Dovrebbe essere il nostro rifugio, il luogo prediletto, dove poter essere noi stessi sicuri di essere accolti in ogni momento e accettati in ogni circostanza. Dovrebbe, ma non tutti sono così fortunati. Io lo sono.

In famiglia si impara a relazionarsi con la gerarchia, con le regole, fondamentali passi per inserirsi in società. In famiglia si impara a dosare il linguaggio, a mitigare il nostro comportamento, a chiedere scusa e ad accettare le scuse di chi ci ha ferito (più o meno volontariamente). In famiglia si impara la compassione, si assorbono valori come il rispetto e persino la stima. Si fa i conti con la nostra capacità di comprendere gli altri e noi stessi, di capire le situazioni, di risolvere i problemi e chiedere aiuto, oltre che dare aiuto.

In famiglia si impara a stare ognuno al proprio posto, specialmente a tavola, a sistemare le proprie cose in modo che non diano fastidio agli altri, a pulire quello che altri hanno sporcato come gli altri puliscono quello che noi sporchiamo. In famiglia si impara che a un certo punto puoi anche urlare e far valere le tue ragioni quando pensi che ti si sta facendo un torto. Non rischi l’amore di nessuno, non rischi botte né umiliazioni. Al massimo qualche broncio per qualche settimana. quando particolarmente pesante ci sta pure la punizione a tempo determinato.
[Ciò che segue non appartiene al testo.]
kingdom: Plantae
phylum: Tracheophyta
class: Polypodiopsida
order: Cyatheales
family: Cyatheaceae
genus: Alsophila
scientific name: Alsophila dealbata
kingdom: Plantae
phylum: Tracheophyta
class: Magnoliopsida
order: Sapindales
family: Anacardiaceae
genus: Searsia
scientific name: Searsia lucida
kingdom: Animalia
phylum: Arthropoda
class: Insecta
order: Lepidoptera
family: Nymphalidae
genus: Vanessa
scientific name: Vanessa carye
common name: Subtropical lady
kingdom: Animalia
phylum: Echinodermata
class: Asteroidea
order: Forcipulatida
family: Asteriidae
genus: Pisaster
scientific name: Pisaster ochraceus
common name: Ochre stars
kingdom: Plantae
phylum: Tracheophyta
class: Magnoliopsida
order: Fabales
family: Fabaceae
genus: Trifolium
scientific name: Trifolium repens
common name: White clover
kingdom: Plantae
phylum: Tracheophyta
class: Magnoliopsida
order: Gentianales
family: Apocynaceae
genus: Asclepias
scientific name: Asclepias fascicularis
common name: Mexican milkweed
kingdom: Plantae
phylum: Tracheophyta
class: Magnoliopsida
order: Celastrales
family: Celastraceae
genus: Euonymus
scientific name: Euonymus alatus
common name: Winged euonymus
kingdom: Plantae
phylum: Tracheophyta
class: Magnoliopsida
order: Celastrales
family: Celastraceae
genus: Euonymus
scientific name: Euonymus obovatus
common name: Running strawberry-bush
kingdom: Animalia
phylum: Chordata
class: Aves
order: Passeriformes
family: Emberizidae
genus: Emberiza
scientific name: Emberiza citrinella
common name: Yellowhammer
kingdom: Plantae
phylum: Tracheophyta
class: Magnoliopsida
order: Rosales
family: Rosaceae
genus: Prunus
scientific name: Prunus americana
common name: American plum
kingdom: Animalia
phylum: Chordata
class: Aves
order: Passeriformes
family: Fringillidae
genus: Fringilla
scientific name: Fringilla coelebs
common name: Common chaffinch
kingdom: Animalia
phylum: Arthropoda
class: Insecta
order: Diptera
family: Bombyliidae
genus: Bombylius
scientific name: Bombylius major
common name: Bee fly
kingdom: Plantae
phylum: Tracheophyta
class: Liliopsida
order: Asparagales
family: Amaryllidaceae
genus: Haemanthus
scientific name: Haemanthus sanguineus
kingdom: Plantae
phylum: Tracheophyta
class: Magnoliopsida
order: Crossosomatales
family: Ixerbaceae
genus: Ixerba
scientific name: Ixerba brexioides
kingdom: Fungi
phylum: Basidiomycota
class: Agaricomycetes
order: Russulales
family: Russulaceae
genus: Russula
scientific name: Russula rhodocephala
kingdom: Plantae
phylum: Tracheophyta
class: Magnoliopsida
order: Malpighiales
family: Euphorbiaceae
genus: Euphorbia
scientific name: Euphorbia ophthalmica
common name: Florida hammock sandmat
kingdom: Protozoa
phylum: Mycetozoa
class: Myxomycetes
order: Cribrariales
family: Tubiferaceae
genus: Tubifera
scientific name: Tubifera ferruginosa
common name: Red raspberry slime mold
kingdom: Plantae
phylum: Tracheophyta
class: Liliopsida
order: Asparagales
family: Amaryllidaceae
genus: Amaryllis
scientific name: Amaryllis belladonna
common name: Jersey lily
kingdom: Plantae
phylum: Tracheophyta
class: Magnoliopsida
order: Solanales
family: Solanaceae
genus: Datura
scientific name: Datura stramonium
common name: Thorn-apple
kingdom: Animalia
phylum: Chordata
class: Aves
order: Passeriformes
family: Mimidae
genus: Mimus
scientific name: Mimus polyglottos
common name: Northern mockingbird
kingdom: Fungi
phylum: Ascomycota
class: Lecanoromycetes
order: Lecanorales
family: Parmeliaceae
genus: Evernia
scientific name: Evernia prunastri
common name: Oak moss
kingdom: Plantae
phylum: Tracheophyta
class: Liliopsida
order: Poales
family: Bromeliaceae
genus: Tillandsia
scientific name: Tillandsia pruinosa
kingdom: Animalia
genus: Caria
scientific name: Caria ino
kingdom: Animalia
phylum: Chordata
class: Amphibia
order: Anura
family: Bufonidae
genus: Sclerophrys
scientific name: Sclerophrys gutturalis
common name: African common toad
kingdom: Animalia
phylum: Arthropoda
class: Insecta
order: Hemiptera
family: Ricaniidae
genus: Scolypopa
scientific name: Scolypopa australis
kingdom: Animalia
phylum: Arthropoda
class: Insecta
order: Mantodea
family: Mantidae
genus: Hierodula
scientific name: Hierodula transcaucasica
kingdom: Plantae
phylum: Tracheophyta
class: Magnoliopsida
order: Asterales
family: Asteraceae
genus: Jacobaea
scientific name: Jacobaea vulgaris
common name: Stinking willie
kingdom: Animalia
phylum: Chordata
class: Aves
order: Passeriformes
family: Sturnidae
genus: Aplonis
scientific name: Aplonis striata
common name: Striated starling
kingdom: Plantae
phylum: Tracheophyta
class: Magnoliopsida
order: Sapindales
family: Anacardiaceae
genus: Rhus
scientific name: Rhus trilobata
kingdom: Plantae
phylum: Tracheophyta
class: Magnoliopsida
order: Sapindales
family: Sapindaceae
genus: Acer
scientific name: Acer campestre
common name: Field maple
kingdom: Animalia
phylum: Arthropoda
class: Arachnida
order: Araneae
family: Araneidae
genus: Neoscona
In famiglia impari a ridere assieme agli altri e non alle spalle di qualcuno o a spese di qualcuno. In famiglia impari ad ascoltare e a tenere la bocca chiusa quando i grandi parlano. A volte devi dire signorsì, altre devi metterti in tasca l’orgoglio, la pigrizia, l’indolenza. Così si fa quando si vive insieme, ci si vuole bene, ci si guarda le spalle gli uni con gli altri. Si fanno tanti errori, vero, ma mai così definitivi da ritrovarsi soli.

In famiglia ci sono sorrisi e abbracci, anche non detti, e ci sono spesso perché l’amore è fatto di questo. In famiglia va così, non è sempre uguale, ci sono alti e bassi e giorni proprio storti. In famiglia si vive così, un po’ si programma e un po’ si improvvisa, e si sbattono le porte, si rompono le palle e le si riattacca per quieto vivere. In famiglia c’è sempre un mondo, composto da tanti mondi, che si trasforma cambiando colori oltre che stagioni.

Le famiglie sono così. Quando non sono così iniziano i guai.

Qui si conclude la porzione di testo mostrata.